11. Par décision du 19 mai 2006, le président du conseil d’administration de l’office cantonal des assurances sociales (ci-après : OCAS) a notifié à Mme X______ une sanction administrative, en réduisant son salaire de deux annuités, pendant deux ans, dès le 1er juin 2006. Une évaluation des prestations serait effectuée avant l’échéance de ces deux ans et la direction osait espérer que le comportement de l’intéressée se serait d’ici-là sérieusement amélioré. Au vu du dossier, cette sanction était clémente et Mme X______ était incitée une dernière fois à amender son comportement pour éviter le recours à des sanctions ultimes.

Ladite décision était déclarée exécutoire nonobstant recours.

Elle indiquait la voie de droit au Tribunal administratif.

12. Mme X______ a saisi le Tribunal administratif d’un recours contre la décision précitée par acte du 13 juin 2006.

En novembre 2005, elle avait conclu un accord oral avec le sous-chef de service l’autorisant à s’absenter un jour sur deux à 11h30. En compensation elle effectuait la quasi-totalité des permanences de 17h00. Depuis plus de 10 ans, elle prenait ses vacances aux dates fixes des manifestations hippiques officielles en France, soit fin mars, début mai, début juin puis les vacances d’été. En mars 2006, alors qu’elle devait prendre ses congés du 21 au 24, elle avait été victime d’un accident le dimanche 19 mars. Elle n’était pas partie et elle était venue travailler. Elle collaborait au service depuis août 1989 et traitait annuellement plus de 1000 dossiers. Le rapport d’audit 2002 portant sur la qualité de son travail démontrait que les dossiers sous sa responsabilité étaient bien tenus. Elle contestait des accusations qui lui étaient faite d’être irrespectueuse vis-à-vis de ses collègues ou des clients.

Au nombre des pièces produites, l’on retiendra un photomontage intitulé « X______ et Calypso du Schemm » sur lequel on voit des cavaliers, dont celui de tête montant un cochon rose.

Elle conclut à l’annulation de la sanction, celle-ci étant injustifiée et excessive car elle cumulait les deux mesures prévues par la loi soit la réduction de deux annuités durant 2 ans. Elle a fait état de dettes importantes contractées suite à un traitement dentaire urgent et coûteux.

Elle sollicite l’effet suspensif à la décision.

Enfin, elle joint à son recours un courrier adressé à la direction de la caisse pour solliciter une réunion afin de déterminer exactement ce que l’on attendait d’elle car elle souhaitait que les choses s’arrangent.
==================================================
CONSIGNE: Poursuivez l'extrait sur le recours contre la sanction administrative, en reprenant juste après sa dernière phrase. Ce matériel ne sert pas à l'exercice.

DONNÉES AFFICHÉES:
==================================================
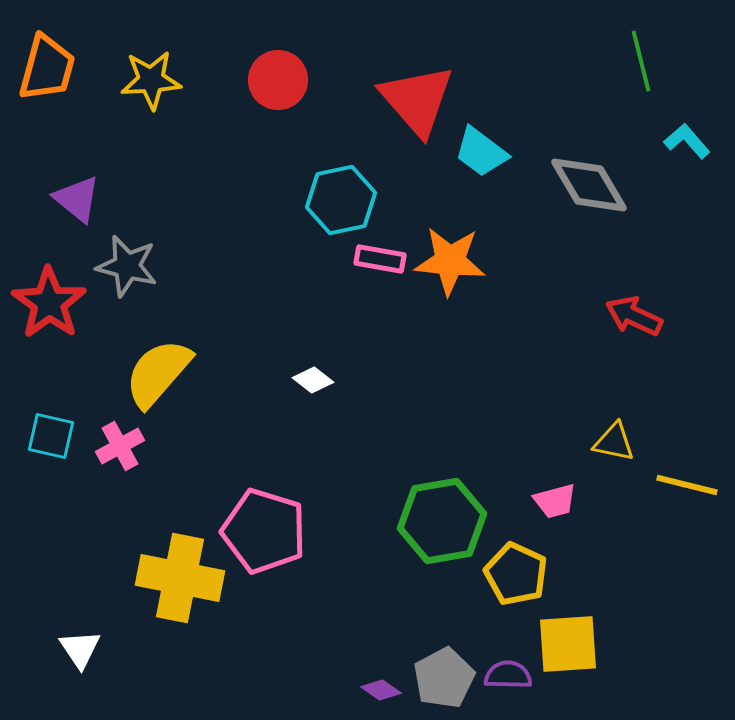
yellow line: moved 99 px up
==================================================
RÉSULTAT:
13. Dans ses observations du 23 juin 2006, la direction de la caisse s’est opposée à la restitution de l’effet suspensif.

14. Par décision du 27 juin 2006, le Président du Tribunal administratif a rejeté la demande de mesures provisionnelles présentée par Mme X______.

15. Le 14 juillet 2006, la caisse s’est déterminée sur le fond. Mme X______ n’avait cessé de contrevenir aux devoirs de sa charge et ses manquements professionnels avaient été sanctionnés une première fois en 1996 puis à nouveau en 2005. La sanction était appropriée, étant donné que Mme X______ s’était déjà vue infliger un avertissement et un blâme pour des motifs semblables et que ce nonobstant, elle persistait dans son attitude et ne semblait pas encline à se soumettre aux obligations inhérentes à son statut.

Elle conclut au rejet du recours.

16. Les parties ont été entendues en audience de comparution personnelle le 13 septembre 2006.

S’agissant des adaptations d’horaires intervenues en novembre 2005, Mme X______ a confirmé qu’aucun document écrit n’en attestait. Il était courant dans le service que les horaires soient modifiés, par exemple en raison de cours que suivaient les collaborateurs.

Le chef de service présent à l’audience a déclaré ne pas connaître de telles pratiques.

Mme X______ a précisé que suite à son courrier du 13 juin 2006, un entretien avait eu lieu le 13 juillet 2006. Elle n’avait pas reçu le procès-verbal de cette séance.

La caisse a produit le procès-verbal établi à cette occasion, signé par la directrice-adjointe du service, le chef et le sous-chef de service, et déclaré ignorer les raisons pour lesquelles ce document n’aurait pas été transmis à Mme X______.

La caisse a également versé aux débats le rapport d’audit du 22 février 2002, document dont la recourante a déclaré avoir eu connaissance. La caisse a relevé que la qualité du travail de Mme X______ s’était péjorée du fait de ses difficultés relationnelles.

Mme X______ a confirmé que le but de son recours était que la sanction qui lui avait été infligée soit commuée en un blâme. Elle a ajouté que depuis une année, le chef de service lui avait confié des fonctions qui étaient celles de chef de groupe mais elle n’avait pas demandé une adaptation de salaire en conséquence.

Le chef de service a contesté cette déclaration. Pendant une certaine période, il avait donné à Mme X______ une partie des éléments informatiques nécessaires pour qu’elle puisse effectuer son travail sans déranger le sous-chef et le chef de groupe.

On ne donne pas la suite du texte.